Pipeline minutes consumption is a critical cost factor on GitLab SaaS. Shared runners on SaaS consume pipeline minutes from the namespace allocation (400 free minutes on Free tier, more on paid tiers). Self-managed runners do not consume pipeline minutes. Organizations with heavy CI workloads on SaaS frequently find that self-hosted runner infrastructure is significantly cheaper than purchasing additional pipeline minute packs.

Common Decisions (ADR Triggers)

  • GitLab SaaS (gitlab.com) vs self-managed GitLab -- SaaS eliminates infrastructure management and provides automatic updates but limits runner customization, network access, and data residency control. Self-managed provides full control over runners, networking, storage, and data sovereignty but requires patching, backup, and scaling of the GitLab instance itself. Use SaaS for teams without strict data residency requirements. Use self-managed for regulated industries, air-gapped environments, or when private network access from CI jobs is essential.
  • GitLab CI/CD vs GitHub Actions -- GitLab provides integrated security scanning, built-in container registry, environments with deployment tracking, and compliance pipelines in a single platform. GitHub Actions provides a larger marketplace of community actions, simpler workflow syntax, and OIDC federation to cloud providers. GitLab is stronger for organizations wanting a single platform with integrated DevSecOps. GitHub Actions is stronger for open-source projects and organizations already using GitHub for source control.
  • Shared runners vs dedicated group/project runners -- Shared runners require zero management and scale automatically but have queue delays, no VPC access, and limited customization. Dedicated runners provide predictable performance, private network access, custom tooling, and GPU/specialized hardware but require provisioning and maintenance. Use shared runners for open-source and small teams. Use dedicated runners for production CI/CD with private resource access requirements.
  • Docker executor vs Kubernetes executor -- Docker executor runs each job in a container on the runner host, is simpler to configure, and supports Docker-in-Docker for container builds. Kubernetes executor creates a pod per job in a K8s cluster, provides better isolation and autoscaling but adds latency for pod scheduling and requires K8s operational knowledge. Use Docker executor for most workloads. Use Kubernetes executor when an existing K8s cluster is available and dynamic scaling is a priority.

----------

**REQUIREMENT A**.
Translate this sentence from the GitLab CI passage into French: "Self-managed runners do not consume pipeline minutes."
The GitLab CI passage and the listing are unrelated to each other.

Data entries:
----------

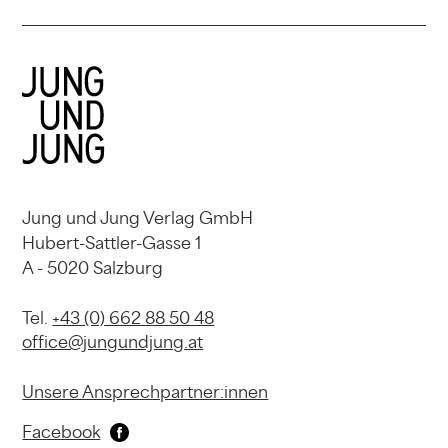
Jung und Jung Verlag GmbH
Hubert-Sattler-Gasse 1
A - 5020 Salzburg
Tel.
+43 (0) 662 88 50 48
office@jungundjung.at
Unsere Ansprechpartner:innen
Facebook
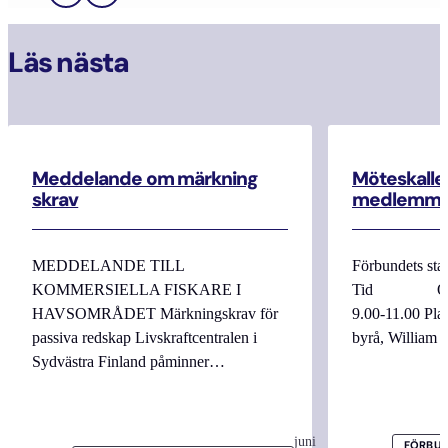
Läs nästa
Meddelande om märkning
Möteskallel
skrav
medlemma
MEDDELANDE TILL
Förbundets sta
KOMMERSIELLA FISKARE I
Tid Onsdag
HAVSOMRÅDET Märkningskrav för
9.00-11.00 
passiva redskap Livskraftcentralen i
byrå, William
Sydvästra Finland påminner…
juni
FÖRBUN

----------

**REQUIREMENT B**.
Change "Facebook" to "Instagram" throughout the listing, and write out all of its lines again with nothing else altered. Omit the pictures.

**TASK SOLUTION A**.
Les runners autogérés ne consomment pas de minutes de pipeline.

**TASK SOLUTION B**.
Jung und Jung Verlag GmbH
Hubert-Sattler-Gasse 1
A - 5020 Salzburg
Tel.
+43 (0) 662 88 50 48
office@jungundjung.at
Unsere Ansprechpartner:innen
Instagram
Läs nästa
Meddelande om märkning
Möteskallel
skrav
medlemma
MEDDELANDE TILL
Förbundets sta
KOMMERSIELLA FISKARE I
Tid Onsdag
HAVSOMRÅDET Märkningskrav för
9.00-11.00 
passiva redskap Livskraftcentralen i
byrå, William
Sydvästra Finland påminner…
juni
FÖRBUN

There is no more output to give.